Folks who either are familiar with the fourth season of "Maverick" (or at least have read the Unreal TV review of the DVD release of that season) know that the series alternates between the adventures of brothers Bret (played by James Garner) and Bart (played by Jack Kelly) for most of its run until Garner leaving the show in the middle of that season opens the door for Roger Moore to step in as cousin Maverick, Beau Maverick.
As an aside, Unreal TV coverage of the "Maverick" franchise will wrap up with a review of the DVD release of the uber-awesome early '80s series "Bret Maverick" in early June 2014.
The fifth season of "Maverick" also has parallels with another Archive title that Unreal TV plans for a June 2014 review.
Kelly carries the entire series in 13 new episodes that ABC intersperses with "Bret" reruns from prior seasons. History repeats itself in 1985 when syndicated new episodes of the cartoon series "The Jetsons" are interspersed with "classic" episodes from the 1962-63 ABC prime-time lineup. the upcoming review covers the final 10 episodes that comprise the third season of "The Jetsons."
Kelly gets his solo season off to a great start with an adventure that has him chasing conman Pearly Gates to recover money out of which he cheats Bart; this leads to clever inter-related cons that involve a seemingly innocent femme fatale. This theme of an evil temptress is particularly prominent in these final outings.
An amusingly modern story has Maverick seeking to outmaneuver an unethical investor who is using underhanded means in an effort to manipulate the price of a stock in a gold mining venture in order to profit and to avoid potential penalties that extend beyond financial losses. A reference to insider information being advantageous is particularly amusing from a 2014 perspective.
The award for "Episode of the Year" must go to one in which Jim Backus of "Gilligan's Island" plays Joe Wheelwright, who is the wealthy owner of the enormous Subrosa Ranch. This obvious (and hilarious) parody of the competing NBC Western "Bonanza" has Joe coercing Maverick into meeting and escorting three women whom Joe has hired a marriage broker to bring out west to marry Joe's three sons, whose names include Small Paul and Moose.
Having the actor who plays Paul look very much like "Bonanza" actor Michael Landon is particularly funny.
The ensuing mayhem relates to nefarious schemes that stem from the three "ladies" and their marriage broker not being made-to-order. The self-serving efforts of Maverick to remedy that situation introduce elements of the Shakespearean play "The Taming of the Shrew" (and the more modern musical "Kiss Me Kate.")

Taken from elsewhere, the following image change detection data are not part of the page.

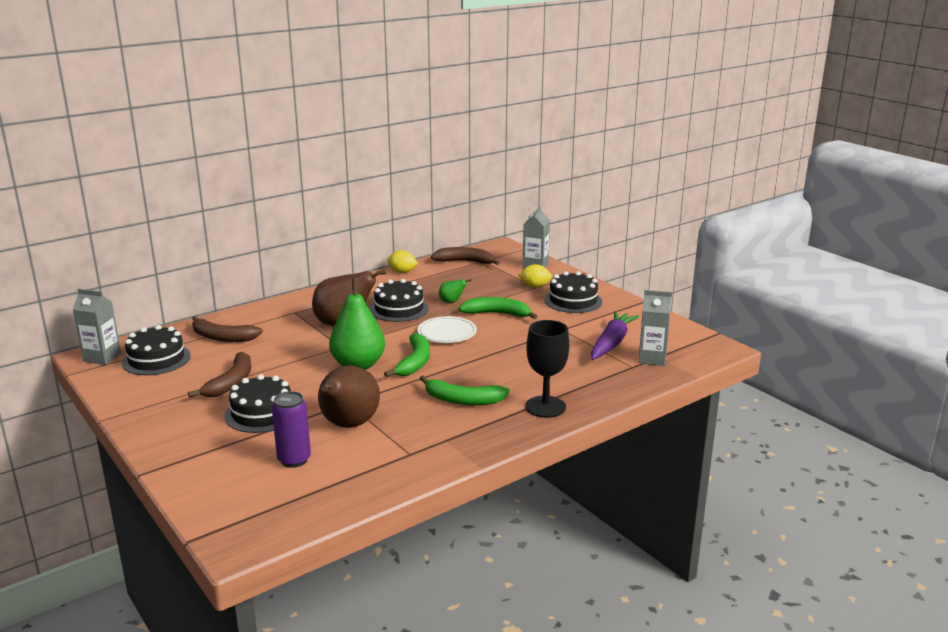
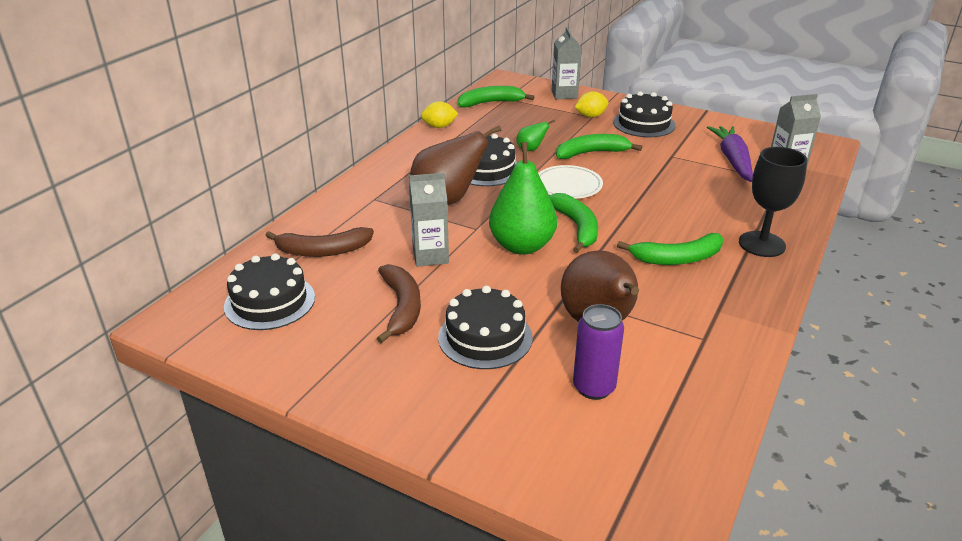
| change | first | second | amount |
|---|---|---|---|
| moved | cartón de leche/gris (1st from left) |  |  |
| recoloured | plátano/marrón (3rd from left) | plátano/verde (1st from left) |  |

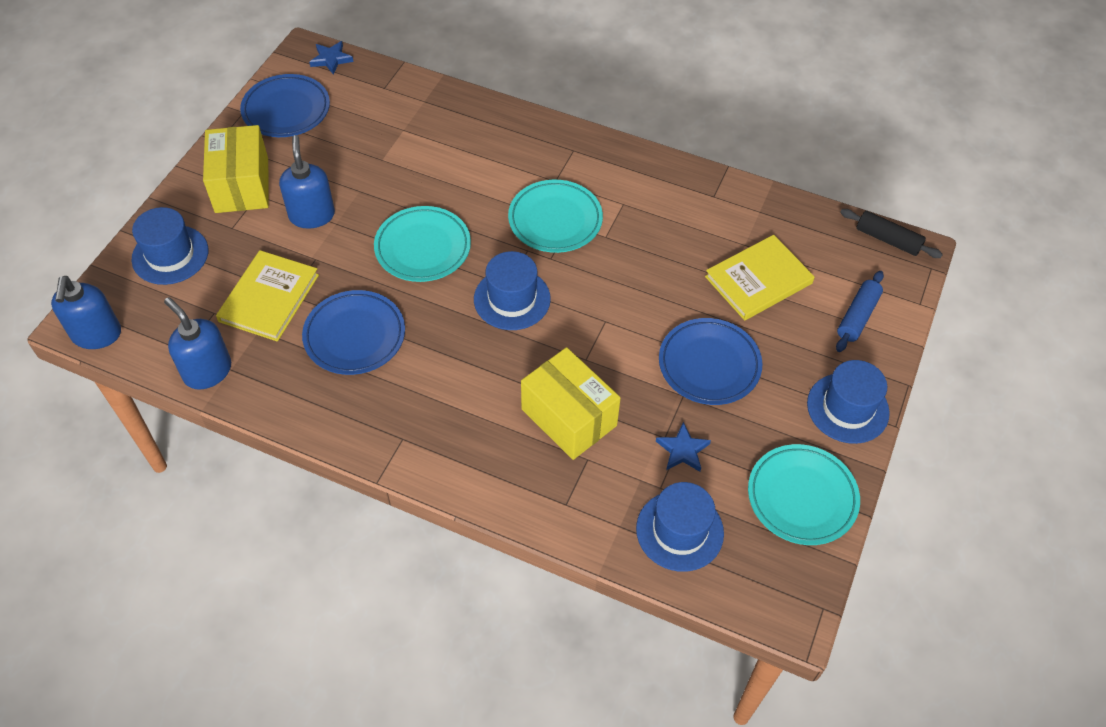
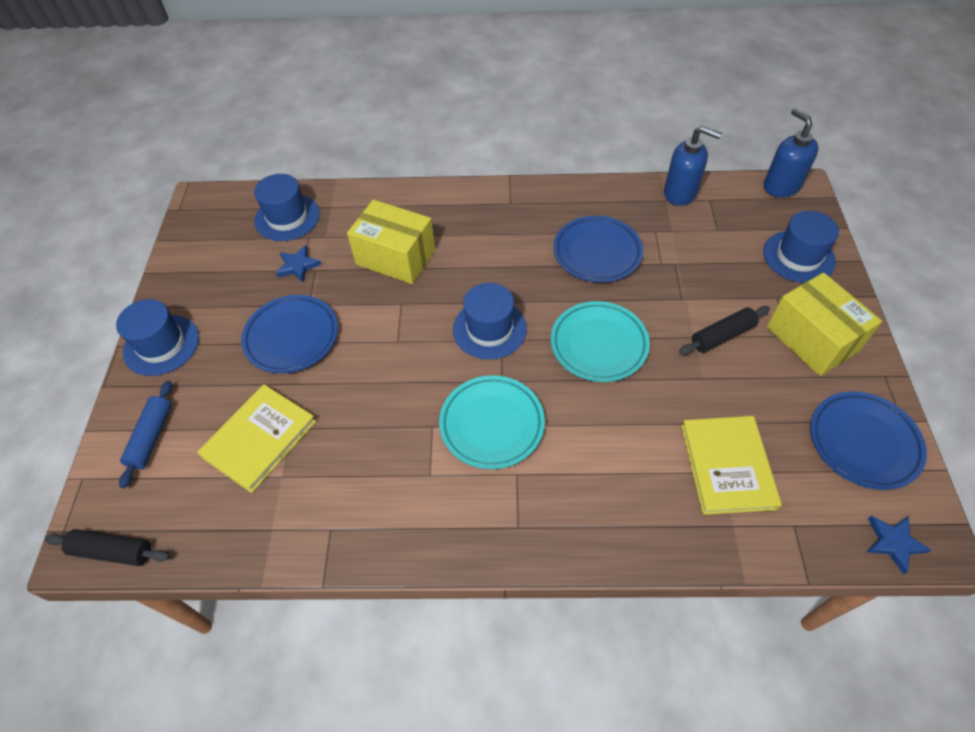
| change | first | second | amount |
|---|---|---|---|
| moved | libro/amarillo (1st from left in the first image) | libro/amarillo (2nd from left) |  |
| replaced | dispensador de jabón/azul (3rd from left) | rodillo/negro (2nd from left) |  |
| removed | plato/turquesa (3rd from left) |  |  |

This season (and the series) wraps up with another multi-con episode; this one centers around an effort to sabotage a demonstration of the speed of a style of train. Guest characters who participate in this send-off include real-life old west figures Doc Holliday, who appears in several fifth season episodes, and Diamond Jim Brady. Also, as is typical for episodes from these seasons, a scheming dame makes a bad situation worse for our hero.
This episode provides Bart (and the series) a great send off until both reappear many years later.